Tujuan penelitian menggungkapkan tentang sasaran yang ingin dicapai dengan dilakukannya penelitian terhadap suatu masalah yang telah dikemukakan pada bagian sebelumnya. Isi dan rumusan tujuan penelitian mengacu pada isi dan rumusan masalah penelitian. Bertolak dari rumusan masalah diatas, maka tujuan yang hendak dicapai dalam penelitian ini adalah: 1. Untuk menganalisis struktural ekonomi di Wilayah Koridor Utara Selatan dan Koridor Utara Provinsi Jawa Timur. 2. Untuk menganalisis sektor-sektor yang mempunyai keunggulan kompetitif dan spesialisasi di Wilayah Koridor Utara Selatan dan Koridor Utara Provinsi Jawa Timur. 2. Manfaat penelitian Dengan mengadakan penelitian ini, maka ada beberapa manfaat yang diharapkan. a. Bagi Pemerintah Daerah Kabupaten/Kota Wilayah Koridor Utara Selatan dan Koridor Utara Sebagai kontribusi pemikiran dan informasi saran untuk bahan evaluasi yang bermanfaat dalam melakukan reftifikasi program kinerja pembangunan dan formulasi capaian sasaran kebijakan-kebijakan yang diorientasikan oleh pemerintah dalam mengembangkan perekonomian dan mengetahui terjadinya disparitas potensi sektoral ekonomi di Wilayah Koridor Utara Selatan dan Koridor Utara Provinsi Jawa Timur. b. Bagi Universitas Muhammadiyah Malang Untuk menambah bahan studi kepustakaan dan bahan referensi Universitas Muhammadiyah Malang untuk pengembangan penelitian sejenis atau penelitian berikutnya. c.

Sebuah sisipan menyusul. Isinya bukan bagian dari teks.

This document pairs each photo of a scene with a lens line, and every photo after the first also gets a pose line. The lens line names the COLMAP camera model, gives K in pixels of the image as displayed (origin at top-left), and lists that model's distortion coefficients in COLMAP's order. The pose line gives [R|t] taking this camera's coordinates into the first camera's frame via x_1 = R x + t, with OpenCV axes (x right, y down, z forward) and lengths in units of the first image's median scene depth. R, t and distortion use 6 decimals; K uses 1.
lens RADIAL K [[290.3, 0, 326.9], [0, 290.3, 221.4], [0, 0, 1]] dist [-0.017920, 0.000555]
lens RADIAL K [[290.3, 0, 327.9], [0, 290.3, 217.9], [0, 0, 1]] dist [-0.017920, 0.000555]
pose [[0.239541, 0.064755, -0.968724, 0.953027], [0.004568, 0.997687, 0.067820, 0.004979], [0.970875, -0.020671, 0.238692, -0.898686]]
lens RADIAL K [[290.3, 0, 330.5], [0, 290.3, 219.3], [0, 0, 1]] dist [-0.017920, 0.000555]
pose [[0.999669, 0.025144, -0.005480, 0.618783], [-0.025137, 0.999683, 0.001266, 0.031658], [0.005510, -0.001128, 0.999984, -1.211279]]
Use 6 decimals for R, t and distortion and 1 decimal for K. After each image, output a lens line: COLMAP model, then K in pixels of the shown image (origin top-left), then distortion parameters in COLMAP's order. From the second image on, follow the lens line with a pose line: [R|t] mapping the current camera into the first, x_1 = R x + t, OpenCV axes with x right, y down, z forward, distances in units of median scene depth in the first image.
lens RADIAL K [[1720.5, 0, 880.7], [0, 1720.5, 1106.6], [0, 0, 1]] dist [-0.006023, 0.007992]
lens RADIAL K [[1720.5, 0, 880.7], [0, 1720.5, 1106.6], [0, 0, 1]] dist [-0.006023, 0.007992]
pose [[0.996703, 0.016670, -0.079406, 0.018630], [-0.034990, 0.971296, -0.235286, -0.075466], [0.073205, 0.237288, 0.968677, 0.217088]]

Bagi Penulis

Penelitian ini digunakan peneliti sebagai salah satu syarat wajib yang harus dipenuhi untuk memperoleh gelar sarjana dan memperoleh pengalaman belajar dan exploirasi dalam memecahkan tentang masalah yang telah diteliti serta menambah wawasan dalam pengembangan pengetahuan yang selama ini telah diperoleh.